Slope-Streaked Knob: This Mars Global Surveyor (MGS) Mars Orbiter Camera (MOC) image shows dark slope streaks coming down the slopes of a knob in western Amazonis Planitia. All of the surfaces in this image are mantled by dust. On the slopes, mass movement of dry dust has created the streaks. May 28, 2005
NASA/JPL-Caltech/MSSS

Water Features

A panoply of high-resolution images showed gullies and debris flows. These images suggest that occasional sources of liquid water, similar to an aquifer, were present at or near the Martian surface – even in relatively recent times.

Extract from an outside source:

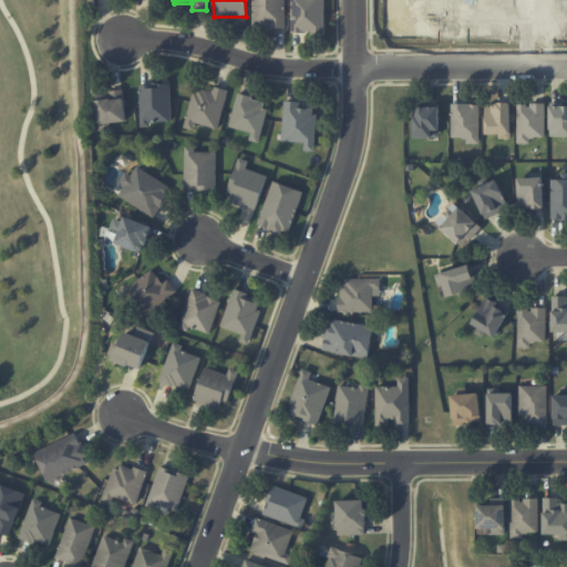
[(286,27),(285,0),(253,0),(253,28),(286,27)]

This overhead view of a Martian crater shows the upper-left quarter of the crater – its rim and the walls descending to the floor below. The rim and floor appear as a bright yellow-orange, while the wall is in various darker shades culminating in a deep rust color at the bottom where it meets the wall. The rim is fairly smooth while the walls are grooved with straight and slightly curved lines until they meet the crater floor, making the scene look like the underside of a mushroom. The crater floor is somewhat uneven, highlighted by a ribbon of bright yellowish-orange terrain, undulating from the middle of the bottom frame of the image toward the right edge of the frame, where it ends at in the lower quarter.
Newton Crater is a large basin on Mars, about 178 miles (287 kilometers) across, formed by an asteroid impact more than 3 billion years ago. This picture shows the north wall of a specific, smaller crater within Newton Crater. About 4.4 miles (7 kilometers) across, this smaller crater is still about seven times bigger than the famous Meteor Crater in northern Arizona. The image shows many narrow gullies eroded into the smaller crater’s north wall – thought to have been formed by flowing water and debris. Small channels in many of the finger-like deposits at the base of the crater indicate that a liquid – most likely water – flowed in these areas, with possibly hundreds of individual events carving these features. If the deposits shown in this image are like debris flows on Earth, researchers estimate that each event carried about 660,000 gallons (2.5 million liters) of flowing water, or enough to fill about seven community-sized swimming pools. This picture is a mosaic of three images captured by the Mars Global Surveyor’s high-resolution Mars Orbiter Camera from January-May 2000.
NASA/JPL/MSSS

Mars is Dynamic

Numerous observations over several years showed that Mars' history includes seasonal and long-term change. The spacecraft viewed gully formation, new boulder tracks, recently formed impact craters, and diminishing amounts of carbon-dioxide ice within the south polar cap.

Magnetic Discoveries

Magnetometer readings showed that while Mars has no global magnetic field, it does have localized magnetic fields in areas of its crust.

Meteoroid History

Temperature data and closeup images of the Martian moon Phobos determined that the moon is covered by powdery material at least 3 feet (1 meter) thick – the pulverized output of millions of years of meteoroid impacts.

Other Science

The mission yielded the first 3D views of Mars' north polar ice cap. Radio transmissions refracted by the Martian atmosphere enabled scientists to create vertical profiles of atmospheric temperature and pressure. Spacecraft accelerations due to gravity helped scientists better understand the Mars interior.